Duplicated timeseries in CollectorRegistry with Multiprocess Gunicorn
I know this is a subject that comes up somewhat frequently but for the love of me I can't figure out what I'm doing wrong.
-
I have a service in Amazon ECS thats running a single task with multiple workers (actually the problem happens in my other service that just has one worker also).
-
I've created the directory and set the
PROMETHEUS_MULTIPROC_DIRin the Dockerfile:
RUN mkdir -p /tmp/prom-metrics
ENV PROMETHEUS_MULTIPROC_DIR /tmp/prom-metrics
- I'm using the sample code in the README to create the registry in the
/metricsrequest and return it:
registry = CollectorRegistry()
if getenv('PROMETHEUS_MULTIPROC_DIR'):
multiprocess.MultiProcessCollector(registry)
data = generate_latest(registry)
status = '200 OK'
response_headers = [
('Content-type', CONTENT_TYPE_LATEST),
('Content-Length', str(len(data))),
]
return Response(data, status, response_headers)
- I've created the
gunicorn.conf.pyfile with the sample from the README and passed it into my gunicorn startup script via-c:
from prometheus_client import multiprocess
def child_exit(server, worker):
multiprocess.mark_process_dead(worker.pid)

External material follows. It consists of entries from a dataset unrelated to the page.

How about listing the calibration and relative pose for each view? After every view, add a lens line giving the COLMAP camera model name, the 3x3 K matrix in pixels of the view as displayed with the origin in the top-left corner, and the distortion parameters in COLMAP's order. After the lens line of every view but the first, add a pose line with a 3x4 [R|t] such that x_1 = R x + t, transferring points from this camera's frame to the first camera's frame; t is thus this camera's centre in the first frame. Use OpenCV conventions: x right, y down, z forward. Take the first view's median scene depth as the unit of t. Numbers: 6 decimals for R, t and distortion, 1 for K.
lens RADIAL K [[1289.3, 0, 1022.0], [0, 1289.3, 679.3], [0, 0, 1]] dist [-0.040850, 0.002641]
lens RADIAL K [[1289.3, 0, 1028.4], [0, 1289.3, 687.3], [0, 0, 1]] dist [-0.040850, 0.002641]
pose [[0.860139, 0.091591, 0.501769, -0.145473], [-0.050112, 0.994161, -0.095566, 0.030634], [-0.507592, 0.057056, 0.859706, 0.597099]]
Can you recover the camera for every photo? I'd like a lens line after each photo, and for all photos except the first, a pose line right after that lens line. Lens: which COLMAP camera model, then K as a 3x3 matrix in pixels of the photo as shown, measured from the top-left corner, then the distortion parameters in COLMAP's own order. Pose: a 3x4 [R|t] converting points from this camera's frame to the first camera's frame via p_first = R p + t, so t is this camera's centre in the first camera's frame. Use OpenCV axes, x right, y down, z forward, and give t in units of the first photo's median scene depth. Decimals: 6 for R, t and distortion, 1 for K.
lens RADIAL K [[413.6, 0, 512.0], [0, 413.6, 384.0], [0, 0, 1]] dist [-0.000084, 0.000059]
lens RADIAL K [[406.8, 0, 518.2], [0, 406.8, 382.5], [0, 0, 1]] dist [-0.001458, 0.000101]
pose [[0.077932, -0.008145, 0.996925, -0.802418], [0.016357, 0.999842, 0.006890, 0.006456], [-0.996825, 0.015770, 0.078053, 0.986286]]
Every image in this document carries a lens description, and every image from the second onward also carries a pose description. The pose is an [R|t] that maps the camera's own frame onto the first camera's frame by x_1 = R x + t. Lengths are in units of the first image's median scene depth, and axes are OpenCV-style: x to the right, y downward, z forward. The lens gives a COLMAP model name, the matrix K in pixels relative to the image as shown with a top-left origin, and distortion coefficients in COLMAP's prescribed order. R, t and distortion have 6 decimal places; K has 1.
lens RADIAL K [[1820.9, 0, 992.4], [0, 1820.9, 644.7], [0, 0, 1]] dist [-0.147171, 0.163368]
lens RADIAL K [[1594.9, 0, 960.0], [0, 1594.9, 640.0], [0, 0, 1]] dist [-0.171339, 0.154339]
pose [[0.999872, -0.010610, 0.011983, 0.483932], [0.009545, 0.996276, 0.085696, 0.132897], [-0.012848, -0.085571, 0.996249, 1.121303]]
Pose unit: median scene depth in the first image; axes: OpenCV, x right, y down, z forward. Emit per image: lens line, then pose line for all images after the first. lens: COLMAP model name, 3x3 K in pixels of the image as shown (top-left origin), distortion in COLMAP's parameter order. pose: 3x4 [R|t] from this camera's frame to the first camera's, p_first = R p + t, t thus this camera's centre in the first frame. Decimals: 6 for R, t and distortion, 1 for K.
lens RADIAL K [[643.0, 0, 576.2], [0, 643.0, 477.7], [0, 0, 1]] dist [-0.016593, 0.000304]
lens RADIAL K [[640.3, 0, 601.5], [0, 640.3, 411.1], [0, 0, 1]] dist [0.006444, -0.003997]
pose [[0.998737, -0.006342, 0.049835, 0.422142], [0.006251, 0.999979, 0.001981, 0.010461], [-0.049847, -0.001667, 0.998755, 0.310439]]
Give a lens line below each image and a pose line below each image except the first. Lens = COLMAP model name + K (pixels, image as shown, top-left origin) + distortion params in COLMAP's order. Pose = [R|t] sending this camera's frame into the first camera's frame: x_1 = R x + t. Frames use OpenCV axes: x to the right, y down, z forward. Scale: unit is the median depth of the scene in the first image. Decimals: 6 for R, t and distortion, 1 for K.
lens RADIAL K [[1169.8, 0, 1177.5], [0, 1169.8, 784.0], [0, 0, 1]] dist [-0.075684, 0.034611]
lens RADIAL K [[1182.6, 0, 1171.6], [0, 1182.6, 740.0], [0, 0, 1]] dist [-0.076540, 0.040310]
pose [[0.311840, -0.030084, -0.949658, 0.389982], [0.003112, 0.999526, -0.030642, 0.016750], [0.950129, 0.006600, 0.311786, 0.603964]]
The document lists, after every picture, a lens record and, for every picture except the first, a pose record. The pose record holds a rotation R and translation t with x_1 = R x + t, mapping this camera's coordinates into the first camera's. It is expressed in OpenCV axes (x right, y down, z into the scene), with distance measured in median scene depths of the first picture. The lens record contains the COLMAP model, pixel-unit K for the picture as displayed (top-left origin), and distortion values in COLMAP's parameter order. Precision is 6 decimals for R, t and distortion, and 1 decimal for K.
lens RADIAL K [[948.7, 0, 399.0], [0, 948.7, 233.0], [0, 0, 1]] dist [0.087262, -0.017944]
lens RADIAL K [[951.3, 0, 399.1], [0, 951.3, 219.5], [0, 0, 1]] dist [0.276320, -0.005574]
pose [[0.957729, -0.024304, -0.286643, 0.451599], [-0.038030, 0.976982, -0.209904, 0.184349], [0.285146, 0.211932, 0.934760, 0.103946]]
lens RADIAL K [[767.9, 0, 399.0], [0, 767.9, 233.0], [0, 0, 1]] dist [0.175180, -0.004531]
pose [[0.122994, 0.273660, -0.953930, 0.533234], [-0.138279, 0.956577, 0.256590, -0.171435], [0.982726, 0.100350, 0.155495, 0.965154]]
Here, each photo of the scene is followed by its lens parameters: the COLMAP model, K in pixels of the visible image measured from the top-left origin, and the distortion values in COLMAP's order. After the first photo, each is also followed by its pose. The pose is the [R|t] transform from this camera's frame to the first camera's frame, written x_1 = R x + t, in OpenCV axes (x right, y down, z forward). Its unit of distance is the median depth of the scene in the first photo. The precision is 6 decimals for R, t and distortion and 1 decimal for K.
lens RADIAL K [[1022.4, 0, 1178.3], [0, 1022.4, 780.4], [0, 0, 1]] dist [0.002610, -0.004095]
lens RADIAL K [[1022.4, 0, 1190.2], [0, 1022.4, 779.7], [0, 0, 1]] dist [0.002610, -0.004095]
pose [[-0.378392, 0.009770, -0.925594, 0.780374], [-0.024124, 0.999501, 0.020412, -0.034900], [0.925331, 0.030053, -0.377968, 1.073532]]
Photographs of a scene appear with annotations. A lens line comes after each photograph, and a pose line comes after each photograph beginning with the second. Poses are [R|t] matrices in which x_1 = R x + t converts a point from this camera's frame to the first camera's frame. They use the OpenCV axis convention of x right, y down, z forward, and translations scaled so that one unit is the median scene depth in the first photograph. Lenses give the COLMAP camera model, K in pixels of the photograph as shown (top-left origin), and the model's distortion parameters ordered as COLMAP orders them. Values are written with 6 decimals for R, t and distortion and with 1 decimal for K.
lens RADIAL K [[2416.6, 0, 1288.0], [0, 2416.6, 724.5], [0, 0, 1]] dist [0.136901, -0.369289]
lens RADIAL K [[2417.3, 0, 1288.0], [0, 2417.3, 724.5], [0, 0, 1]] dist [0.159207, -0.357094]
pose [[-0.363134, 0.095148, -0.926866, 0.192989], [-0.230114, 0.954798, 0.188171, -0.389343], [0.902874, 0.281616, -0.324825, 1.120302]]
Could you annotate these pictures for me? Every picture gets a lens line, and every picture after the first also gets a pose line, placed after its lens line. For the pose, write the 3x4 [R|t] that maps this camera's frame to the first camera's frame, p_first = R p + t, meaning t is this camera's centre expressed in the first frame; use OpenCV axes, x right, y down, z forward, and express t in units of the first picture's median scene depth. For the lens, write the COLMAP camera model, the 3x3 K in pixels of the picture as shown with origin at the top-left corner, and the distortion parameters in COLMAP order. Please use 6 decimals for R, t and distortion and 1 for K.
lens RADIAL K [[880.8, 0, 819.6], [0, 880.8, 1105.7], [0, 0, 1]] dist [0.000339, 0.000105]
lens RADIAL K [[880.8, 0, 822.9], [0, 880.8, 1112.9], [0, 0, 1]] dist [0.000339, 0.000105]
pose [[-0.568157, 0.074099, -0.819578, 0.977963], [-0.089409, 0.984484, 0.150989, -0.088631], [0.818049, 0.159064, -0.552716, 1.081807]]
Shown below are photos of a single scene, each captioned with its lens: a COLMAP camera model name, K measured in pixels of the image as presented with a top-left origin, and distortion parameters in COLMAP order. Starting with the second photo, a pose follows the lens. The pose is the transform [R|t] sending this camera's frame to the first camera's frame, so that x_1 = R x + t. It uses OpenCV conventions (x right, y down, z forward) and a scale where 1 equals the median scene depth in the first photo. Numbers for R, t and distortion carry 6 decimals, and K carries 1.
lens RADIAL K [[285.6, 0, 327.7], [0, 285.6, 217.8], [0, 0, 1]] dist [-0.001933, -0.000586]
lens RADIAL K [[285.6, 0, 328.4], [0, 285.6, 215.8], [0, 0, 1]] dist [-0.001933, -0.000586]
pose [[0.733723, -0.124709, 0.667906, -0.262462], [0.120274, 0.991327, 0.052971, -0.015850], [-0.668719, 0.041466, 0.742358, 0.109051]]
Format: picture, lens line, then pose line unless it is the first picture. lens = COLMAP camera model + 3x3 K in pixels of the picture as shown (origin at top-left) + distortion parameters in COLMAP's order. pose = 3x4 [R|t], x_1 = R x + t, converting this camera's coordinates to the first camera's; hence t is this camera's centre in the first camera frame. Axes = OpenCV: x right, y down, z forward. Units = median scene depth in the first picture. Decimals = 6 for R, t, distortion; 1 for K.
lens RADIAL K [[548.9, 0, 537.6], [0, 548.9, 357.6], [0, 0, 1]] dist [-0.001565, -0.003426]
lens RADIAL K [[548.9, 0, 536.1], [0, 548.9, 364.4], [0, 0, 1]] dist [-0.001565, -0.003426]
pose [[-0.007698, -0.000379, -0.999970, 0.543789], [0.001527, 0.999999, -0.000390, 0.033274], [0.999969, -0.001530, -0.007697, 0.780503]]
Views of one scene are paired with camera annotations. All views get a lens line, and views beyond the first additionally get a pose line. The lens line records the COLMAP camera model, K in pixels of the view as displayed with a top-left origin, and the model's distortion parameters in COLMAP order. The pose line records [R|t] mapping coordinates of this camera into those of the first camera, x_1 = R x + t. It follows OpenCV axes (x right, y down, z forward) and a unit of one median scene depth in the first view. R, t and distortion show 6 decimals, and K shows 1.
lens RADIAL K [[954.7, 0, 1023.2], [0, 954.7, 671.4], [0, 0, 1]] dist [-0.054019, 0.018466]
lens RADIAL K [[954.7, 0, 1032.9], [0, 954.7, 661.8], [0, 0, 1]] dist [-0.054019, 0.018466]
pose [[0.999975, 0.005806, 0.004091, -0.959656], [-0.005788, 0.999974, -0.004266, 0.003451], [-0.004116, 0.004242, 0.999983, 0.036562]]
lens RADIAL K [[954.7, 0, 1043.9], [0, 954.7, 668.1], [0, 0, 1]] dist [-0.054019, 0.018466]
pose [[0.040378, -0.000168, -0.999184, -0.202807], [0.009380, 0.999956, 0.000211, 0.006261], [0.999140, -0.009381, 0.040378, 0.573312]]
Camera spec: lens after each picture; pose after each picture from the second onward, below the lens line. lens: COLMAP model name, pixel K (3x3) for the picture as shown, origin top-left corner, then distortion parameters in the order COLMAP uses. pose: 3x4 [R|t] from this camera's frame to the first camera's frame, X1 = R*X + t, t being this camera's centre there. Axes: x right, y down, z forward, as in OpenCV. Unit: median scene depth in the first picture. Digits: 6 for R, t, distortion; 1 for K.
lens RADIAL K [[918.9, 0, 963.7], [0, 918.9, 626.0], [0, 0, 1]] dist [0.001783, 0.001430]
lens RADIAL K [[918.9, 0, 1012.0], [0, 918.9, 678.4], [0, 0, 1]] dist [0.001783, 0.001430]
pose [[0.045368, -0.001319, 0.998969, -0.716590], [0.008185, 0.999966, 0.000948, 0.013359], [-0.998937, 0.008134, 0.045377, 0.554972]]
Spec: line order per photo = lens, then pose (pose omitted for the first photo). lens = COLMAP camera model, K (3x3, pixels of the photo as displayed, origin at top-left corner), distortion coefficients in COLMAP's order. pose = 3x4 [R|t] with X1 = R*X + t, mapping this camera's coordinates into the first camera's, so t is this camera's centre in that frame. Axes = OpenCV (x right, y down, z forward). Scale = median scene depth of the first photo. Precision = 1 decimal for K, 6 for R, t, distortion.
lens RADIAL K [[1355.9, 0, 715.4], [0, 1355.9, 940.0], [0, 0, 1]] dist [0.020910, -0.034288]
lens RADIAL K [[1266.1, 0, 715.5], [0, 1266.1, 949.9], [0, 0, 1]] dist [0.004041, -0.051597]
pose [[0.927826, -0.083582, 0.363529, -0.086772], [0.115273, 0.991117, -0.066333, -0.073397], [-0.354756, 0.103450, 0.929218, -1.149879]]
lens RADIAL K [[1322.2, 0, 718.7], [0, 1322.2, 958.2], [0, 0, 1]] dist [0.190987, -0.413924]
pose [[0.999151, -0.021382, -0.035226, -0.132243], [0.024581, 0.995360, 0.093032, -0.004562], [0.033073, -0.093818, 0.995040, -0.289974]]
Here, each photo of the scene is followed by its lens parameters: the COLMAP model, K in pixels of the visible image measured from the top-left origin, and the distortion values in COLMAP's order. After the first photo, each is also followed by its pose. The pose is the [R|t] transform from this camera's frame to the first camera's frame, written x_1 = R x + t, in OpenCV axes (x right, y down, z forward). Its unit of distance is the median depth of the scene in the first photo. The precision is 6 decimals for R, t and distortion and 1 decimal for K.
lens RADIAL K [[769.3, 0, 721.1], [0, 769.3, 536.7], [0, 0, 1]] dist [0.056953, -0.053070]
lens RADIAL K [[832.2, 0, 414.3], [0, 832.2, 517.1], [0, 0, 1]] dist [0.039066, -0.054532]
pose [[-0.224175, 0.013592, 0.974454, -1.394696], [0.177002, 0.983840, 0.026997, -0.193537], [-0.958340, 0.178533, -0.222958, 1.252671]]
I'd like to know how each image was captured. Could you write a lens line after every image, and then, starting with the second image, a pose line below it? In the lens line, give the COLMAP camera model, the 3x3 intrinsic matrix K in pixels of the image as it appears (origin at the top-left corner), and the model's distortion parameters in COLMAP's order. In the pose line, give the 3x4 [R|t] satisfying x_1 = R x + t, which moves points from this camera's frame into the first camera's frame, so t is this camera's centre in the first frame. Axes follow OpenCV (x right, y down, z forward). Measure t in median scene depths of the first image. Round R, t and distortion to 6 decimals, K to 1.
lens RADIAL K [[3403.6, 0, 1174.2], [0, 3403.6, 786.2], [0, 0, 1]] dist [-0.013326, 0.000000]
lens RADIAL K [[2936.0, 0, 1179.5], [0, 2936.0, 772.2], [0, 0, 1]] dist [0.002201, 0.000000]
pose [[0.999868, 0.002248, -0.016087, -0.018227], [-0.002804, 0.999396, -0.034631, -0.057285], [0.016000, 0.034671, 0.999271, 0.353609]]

In my two services, gunicorn starts them as follows:
# app 1 with workers
gunicorn -c /app/utils/gunicorn.conf.py -b :5000 -t 3600 --keep-alive 60 --threads 8 --workers 3 app:app
# app 2 without workers
gunicorn -c /app/utils/gunicorn.conf.py -b :5000 -t 3600 --keep-alive 60 --threads 8 app:app
The service boots successfully and accepts some metrics which are definitely collected in multiprocess mode, seeing as the HELP line simply displays Multiprocess metric.
This works for a few calls but eventually I get the dreaded Duplicated timeseries in CollectorRegistry error and no additional metrics are populated.
What might I be doing wrong?
Interesting. Do you happen to be registering the metrics with registry=registry when creating the metrics? I haven't seen this myself, if you or anyone else has a small code demo that reproduces the issue that would be great.
No, I did try to create the registry in the global namespace and pass it into the metrics via registry=registry, but this resulted in duplicate metrics (one Multiprocess, and one regular).
I will attempt to create a minimally reproducible example.